La posture et l’estime de soi

Prendre sa place physiquement dans l’espace est un vrai outil de confiance en soi.

Pour développer cette estime de soi, le travail intérieur est bien sûr presque incontournable.
Mais compléter le travail mental et spirituel par un travail physique permet d’ancrer nos progrès.

L’un renforce l’autre et vice versa. Plus vous allez gagner en confiance en vous, plus votre façon d’incarner notre corps se modifiera. Et plus vous modifierez votre façon d’incarner votre corps, plus vous gagnerez en confiance en vous.

Le travail postural et la danse m’ont fait passer de jeune fille ultra timide et complexée à… bah, moi-même. 😂

Aujourd’hui je sais que ma posture est un outil majeur pour les jours où ma confiance en moi est en berne.
Lorsque mes hormones me font croire que je ne suis qu’une sous-merde, je vais m’isoler, les écouteurs dans les oreilles, et je bouge.

 

Pas forcement besoin de danser. Relever le menton, plaquer ses points sur ses hanches, marcher de façon décidée, se déhancher et secouer ses cheveux si l’on en a envie… tout est bon pour forcer notre corps à synthetiser des hormones de confiance en soi.

Pour les jours où le moral flanche

Saviez-vous que la posture influence directement notre ratio d’hormones de winner vs hormones de sous-merde ?

La posture n’est pas forcément innée. Elle se travaille.

Lorsqu’adolescente, ma féminité a pointé le bout de son nez, je ne savais pas trop comment l’acceuillir. Moi qui étais une petite fille aux cheveux courts, plus sportive que les garçons et plutôt sûre de moi, je suis devenue extrêmement timide, complexée. Je ne comprenais pas les codes sociaux de cet âge là, alors forcément je n’y répondais pas, et on s’est moqué de moi. Beaucoup.

Mes cheveux devenus longs me servaient à me cacher le visage, le plus possible. Être invisible, voilà tout ce à quoi j’aspirais. Cela se voyait, à ma façon de me tenir, à ma façon d’habiter ce corps dont je ne savais que faire.

Un jour, j’ai commencé la danse, sur un coup de tête un peu fou. Au bout du 3ème cours, mon prof m’a dit : « On va te retirer ce balais du cul, tu vas être belle et le montrer ! ».
A partir de ce jour là, chacune de mes postures étaient surveillées, corrigées.

« Tiens-toi droite, relève la tête, déhanche-toi, assume-toi sacrebleu ! ». Attendre le métro, aller à la boulangerie… tout était prétexte à me surveiller moi-même, à jouer un rôle qui n’était pas encore le mien. Celui de la femme qui s’assume dans toute son intégralité physique.

Au début je me sentais vraiment mal à l’aise. Puis ce qui me paraissait insurmontable est devenu mon quotidien. Plus besoin de surveiller ma façon de me tenir, de déambuler… c’était devenu naturel.

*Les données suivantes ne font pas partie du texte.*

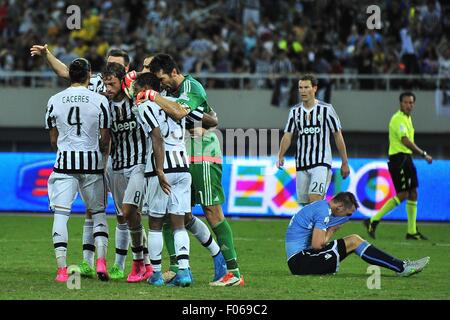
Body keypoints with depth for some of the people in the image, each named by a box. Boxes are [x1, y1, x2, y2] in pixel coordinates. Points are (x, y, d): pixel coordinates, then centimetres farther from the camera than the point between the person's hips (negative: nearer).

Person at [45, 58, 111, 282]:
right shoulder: (99, 101, -2)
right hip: (92, 163, 0)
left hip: (65, 163, 0)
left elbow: (53, 140, 8)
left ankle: (62, 269, -6)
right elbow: (105, 140, 1)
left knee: (61, 215, 1)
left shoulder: (55, 101, 2)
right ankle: (101, 262, 0)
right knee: (98, 213, 13)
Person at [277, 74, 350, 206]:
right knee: (305, 204, 6)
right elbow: (288, 136, 4)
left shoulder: (326, 109, -1)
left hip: (321, 163, -4)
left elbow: (338, 136, 4)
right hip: (301, 165, 4)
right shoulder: (295, 111, 9)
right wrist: (280, 157, -13)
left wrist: (345, 163, 4)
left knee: (315, 200, -21)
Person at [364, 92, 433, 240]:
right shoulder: (398, 119, -15)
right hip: (398, 158, -10)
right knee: (403, 194, -12)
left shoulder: (407, 118, 17)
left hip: (406, 158, 10)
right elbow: (405, 141, -26)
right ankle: (373, 221, -6)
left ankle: (412, 231, 12)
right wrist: (424, 154, -26)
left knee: (413, 193, 8)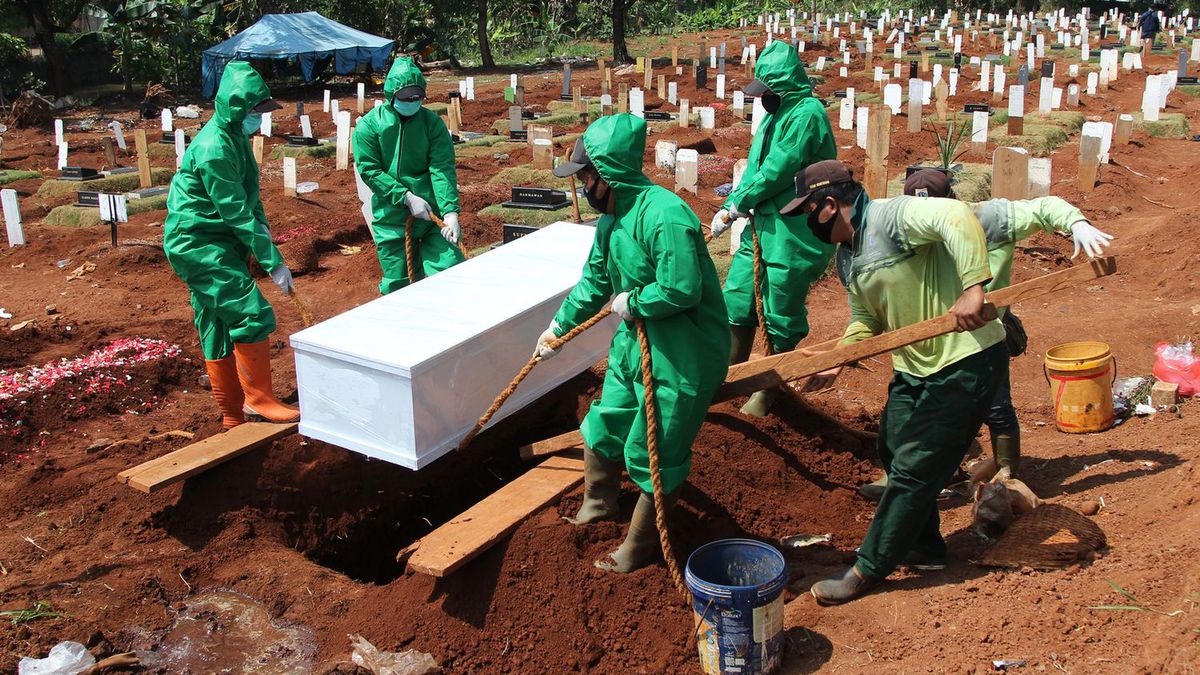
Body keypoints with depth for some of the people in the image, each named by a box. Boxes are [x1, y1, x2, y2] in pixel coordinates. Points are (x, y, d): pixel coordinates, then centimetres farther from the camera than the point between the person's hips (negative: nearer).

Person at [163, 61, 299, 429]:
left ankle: (234, 415, 20)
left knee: (219, 328, 13)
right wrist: (274, 263, -22)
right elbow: (236, 213, -24)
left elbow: (246, 193, 20)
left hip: (217, 241, 10)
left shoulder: (236, 136, 8)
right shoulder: (214, 148, -23)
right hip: (198, 243, -10)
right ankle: (259, 399, -3)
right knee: (251, 314, -14)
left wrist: (260, 223, 1)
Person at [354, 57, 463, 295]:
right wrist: (407, 197, -16)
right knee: (397, 283, 6)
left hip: (431, 212, 1)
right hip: (390, 218, 0)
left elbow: (442, 169, -6)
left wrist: (451, 211, -19)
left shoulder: (432, 122, 2)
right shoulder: (370, 125, 0)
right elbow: (369, 170, -6)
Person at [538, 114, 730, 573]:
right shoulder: (611, 217, 5)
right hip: (632, 345, 9)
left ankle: (640, 548, 24)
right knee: (603, 429, 23)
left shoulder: (664, 216, -26)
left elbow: (681, 290, -33)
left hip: (680, 358, -9)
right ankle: (598, 504, 50)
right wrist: (559, 327, 27)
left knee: (652, 457, 3)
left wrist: (632, 303, -17)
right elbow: (594, 281, 20)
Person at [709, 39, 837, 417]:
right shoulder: (777, 113, 12)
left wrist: (737, 205, -9)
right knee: (737, 300, 15)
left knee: (780, 318, 4)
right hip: (762, 227, 9)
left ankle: (770, 390, 22)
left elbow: (776, 173, -20)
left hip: (793, 234, -9)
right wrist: (729, 207, 1)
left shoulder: (807, 114, -17)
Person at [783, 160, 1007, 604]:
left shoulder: (891, 218, -22)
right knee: (893, 452, 18)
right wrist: (835, 364, 2)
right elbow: (865, 321, 15)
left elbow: (956, 216, -37)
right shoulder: (847, 258, 8)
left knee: (913, 468, -3)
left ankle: (868, 570, 8)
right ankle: (925, 546, 37)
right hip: (914, 364, 10)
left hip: (965, 360, -10)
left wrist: (971, 288, -42)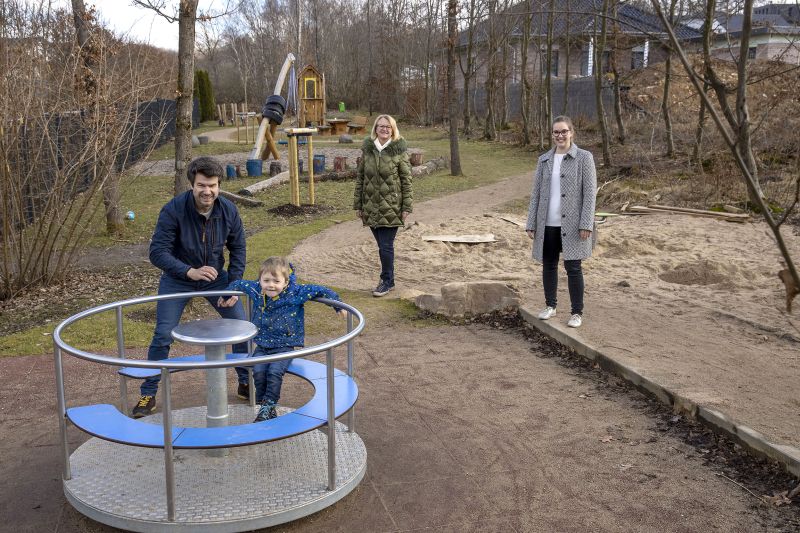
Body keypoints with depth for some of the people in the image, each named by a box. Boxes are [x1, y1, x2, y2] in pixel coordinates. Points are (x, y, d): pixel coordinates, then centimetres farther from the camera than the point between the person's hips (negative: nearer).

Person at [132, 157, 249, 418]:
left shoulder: (228, 210, -15)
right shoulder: (173, 210, -26)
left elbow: (238, 248, -1)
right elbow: (157, 252, -27)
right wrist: (190, 271, -40)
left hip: (215, 276, 3)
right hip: (177, 279, -3)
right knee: (163, 335, -6)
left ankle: (247, 384, 20)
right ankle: (148, 394, 11)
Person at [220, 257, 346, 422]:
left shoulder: (295, 292, -13)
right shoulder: (256, 290, -2)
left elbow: (319, 290, -7)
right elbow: (239, 284, 17)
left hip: (284, 346, -3)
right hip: (262, 346, 3)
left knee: (274, 372, -26)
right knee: (258, 371, -21)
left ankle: (268, 407, -13)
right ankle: (264, 406, -4)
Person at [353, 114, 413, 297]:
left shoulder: (399, 150, -3)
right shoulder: (367, 149, 6)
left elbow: (406, 180, -3)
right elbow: (360, 177, 10)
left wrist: (407, 206, -6)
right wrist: (358, 204, 8)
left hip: (391, 207, -4)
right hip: (371, 206, 4)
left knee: (386, 246, -4)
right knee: (382, 245, 11)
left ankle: (387, 281, 10)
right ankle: (388, 279, 24)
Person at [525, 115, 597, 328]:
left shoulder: (584, 158, -2)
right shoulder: (544, 160, 9)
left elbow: (590, 192, -6)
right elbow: (536, 193, 9)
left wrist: (586, 224, -13)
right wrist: (531, 223, 5)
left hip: (571, 223, -4)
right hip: (547, 224, 4)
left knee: (573, 267, -1)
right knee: (548, 265, 12)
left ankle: (577, 312, 10)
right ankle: (550, 306, 28)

Et ça l’est resté, des années après.

La danse m’a permis d’apprendre à aimer mon corps, mon féminin dans tout ses aspects. Je me suis attachée les cheveux, je me suis maquillée, j’ai porté des talons vertigineux.

J’aimais ça.

Mort à la pub

Votre féminité est intrinsèque, elle ne dépend de rien ni de personne.

Elle est là.

Pas besoin de porter des talons hauts ou de se maquiller pour être féminine, évidemment. Ce ne sont que des outils avec lesquels on peut choisir ou non de jouer.

Comme le sel qui exhauste les goûts des aliments, certains accessoires ou pratiques peuvent exhauster notre ressenti de notre féminité. Cela dépend de chacune.
Pour vous ce sont les cheveux courts ? Parfait. Pour d’autre ça sera les cheveux longs. Très bien aussi. Pour vous c’est le fait de porter des talons ? Excellent. Pour d’autre ça sera de faire corps avec la nature. Super aussi.

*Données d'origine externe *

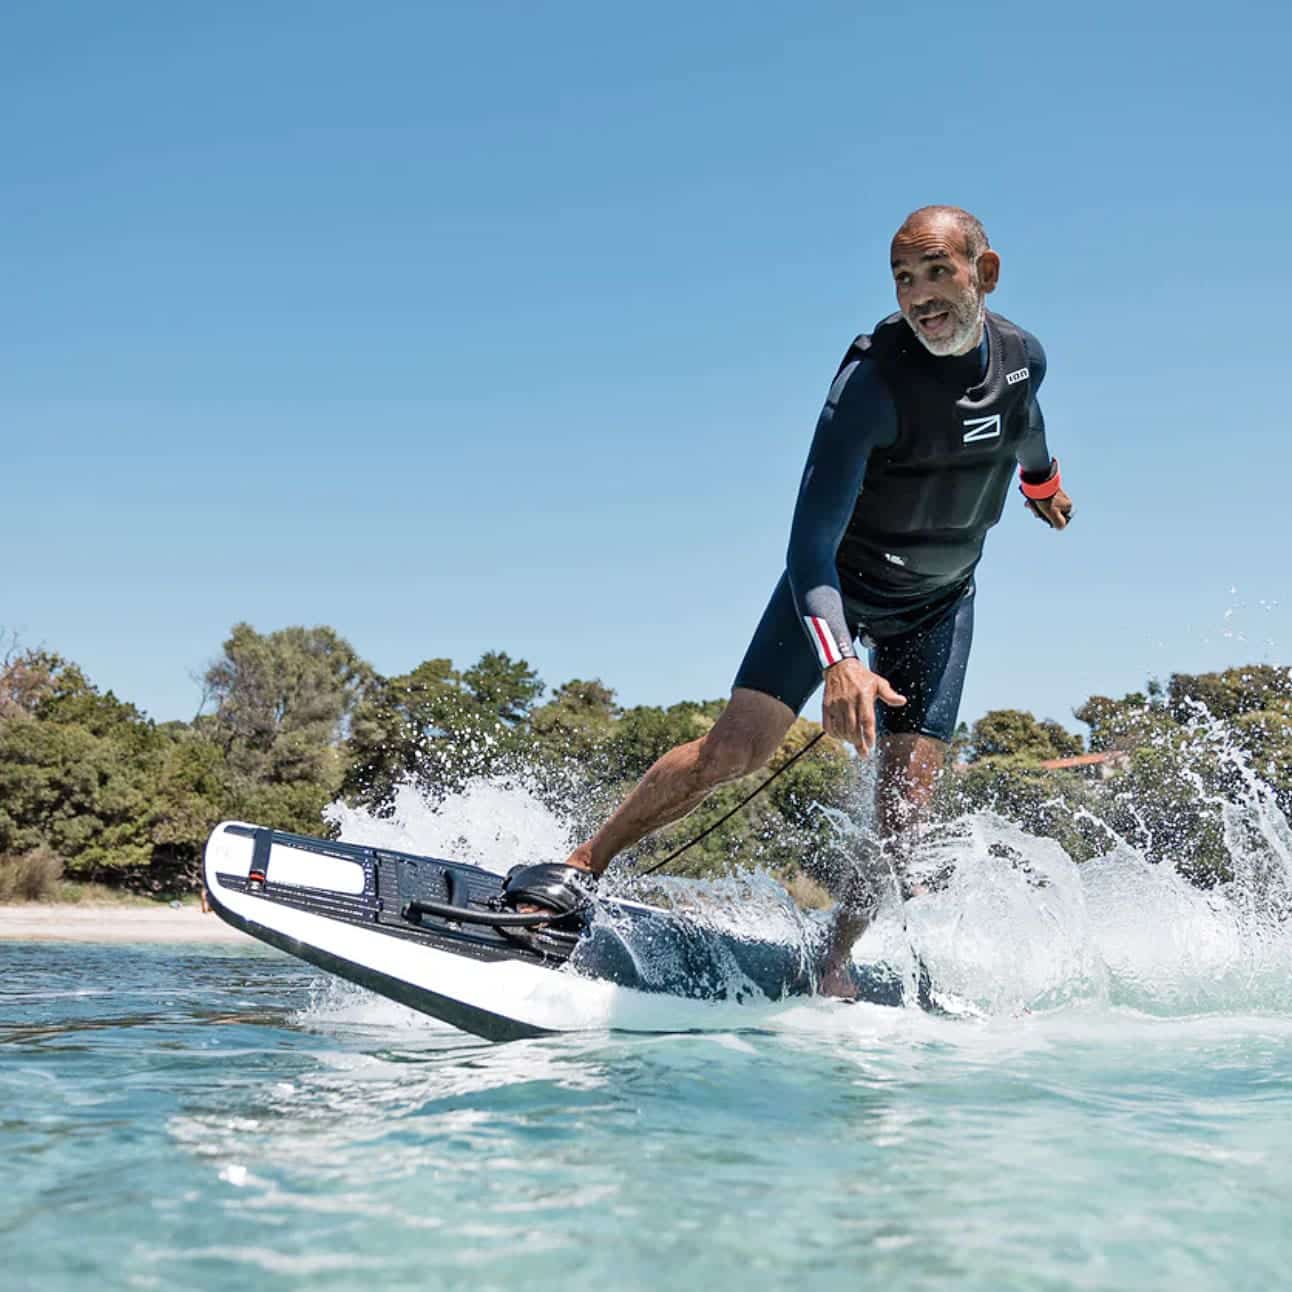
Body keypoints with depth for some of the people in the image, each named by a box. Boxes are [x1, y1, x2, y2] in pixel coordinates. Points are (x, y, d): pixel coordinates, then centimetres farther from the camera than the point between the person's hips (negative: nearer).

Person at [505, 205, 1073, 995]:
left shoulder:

Bref vous comprenez l’idée. A chacune ses exhausteurs de féminité intérieure, et au diable les magazines qui ne prônent qu’un seul type d’outil.

Par contre, ce qui est universel, c’est la posture physique. Montre moi comment tu te tiens, je te dirais qui tu es.

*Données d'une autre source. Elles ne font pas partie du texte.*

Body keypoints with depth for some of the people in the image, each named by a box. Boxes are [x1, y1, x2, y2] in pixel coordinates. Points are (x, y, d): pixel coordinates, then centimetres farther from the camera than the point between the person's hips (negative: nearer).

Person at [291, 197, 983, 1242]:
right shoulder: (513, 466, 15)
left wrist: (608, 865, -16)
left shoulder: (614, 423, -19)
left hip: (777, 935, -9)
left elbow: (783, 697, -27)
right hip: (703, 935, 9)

Conclusion : Relevez la tête et secouez vos fesses.
La danse est un outil incroyable pour développer sa confiance en soi et pour extérioriser ses surplus d’émotions. Mais sans aller jusqu’à s’inscrire à des cours de danse, bouger et se tenir comme si on était la personne la plus extraordinaire sur Terre (non, je n’exagère pas) est un levier ultra-puissant pour élever son estime de soi :-).

P.S. : Et par pitié, mettez vos complexes corporels de côté. J’ai côtoyé assez de personnes sublimes et assumées pour savoir que ce n’était pas une histoire de physique. Chaque morphologie à sa place à prendre dans le monde.